(Material shown)
----------------
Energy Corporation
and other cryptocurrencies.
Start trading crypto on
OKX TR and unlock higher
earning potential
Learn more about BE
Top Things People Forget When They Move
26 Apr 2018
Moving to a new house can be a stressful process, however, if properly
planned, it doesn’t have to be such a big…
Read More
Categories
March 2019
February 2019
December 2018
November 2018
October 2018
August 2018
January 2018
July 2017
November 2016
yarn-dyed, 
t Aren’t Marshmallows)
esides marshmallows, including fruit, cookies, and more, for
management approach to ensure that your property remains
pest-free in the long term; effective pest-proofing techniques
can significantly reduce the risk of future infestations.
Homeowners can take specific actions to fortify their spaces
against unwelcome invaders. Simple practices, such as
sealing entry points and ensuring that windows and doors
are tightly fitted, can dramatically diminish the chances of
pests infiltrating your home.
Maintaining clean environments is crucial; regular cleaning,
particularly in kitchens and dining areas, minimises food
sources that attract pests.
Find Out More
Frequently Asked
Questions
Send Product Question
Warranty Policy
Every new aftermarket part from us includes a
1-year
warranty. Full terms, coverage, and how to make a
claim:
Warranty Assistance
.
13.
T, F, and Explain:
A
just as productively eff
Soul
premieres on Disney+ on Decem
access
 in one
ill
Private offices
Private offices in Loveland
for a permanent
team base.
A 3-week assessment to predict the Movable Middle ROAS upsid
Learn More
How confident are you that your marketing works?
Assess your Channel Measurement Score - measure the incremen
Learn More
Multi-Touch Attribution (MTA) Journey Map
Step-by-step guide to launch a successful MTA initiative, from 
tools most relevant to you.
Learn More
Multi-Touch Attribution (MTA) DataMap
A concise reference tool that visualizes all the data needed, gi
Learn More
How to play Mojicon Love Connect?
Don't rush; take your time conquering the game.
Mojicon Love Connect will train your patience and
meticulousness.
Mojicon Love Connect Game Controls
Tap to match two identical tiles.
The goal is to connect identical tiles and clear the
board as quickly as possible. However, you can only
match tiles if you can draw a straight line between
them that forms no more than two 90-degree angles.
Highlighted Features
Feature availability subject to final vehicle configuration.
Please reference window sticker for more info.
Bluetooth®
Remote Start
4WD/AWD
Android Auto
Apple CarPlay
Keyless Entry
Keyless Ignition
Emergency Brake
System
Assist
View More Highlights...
----------------
Reproduce the listing word for word, beginning with its first line and stopping after the line that contains "against unwelcome invaders.".

(Response area)
Energy Corporation
and other cryptocurrencies.
Start trading crypto on
OKX TR and unlock higher
earning potential
Learn more about BE
Top Things People Forget When They Move
26 Apr 2018
Moving to a new house can be a stressful process, however, if properly
planned, it doesn’t have to be such a big…
Read More
Categories
March 2019
February 2019
December 2018
November 2018
October 2018
August 2018
January 2018
July 2017
November 2016
yarn-dyed, 
t Aren’t Marshmallows)
esides marshmallows, including fruit, cookies, and more, for
management approach to ensure that your property remains
pest-free in the long term; effective pest-proofing techniques
can significantly reduce the risk of future infestations.
Homeowners can take specific actions to fortify their spaces
against unwelcome invaders. Simple practices, such as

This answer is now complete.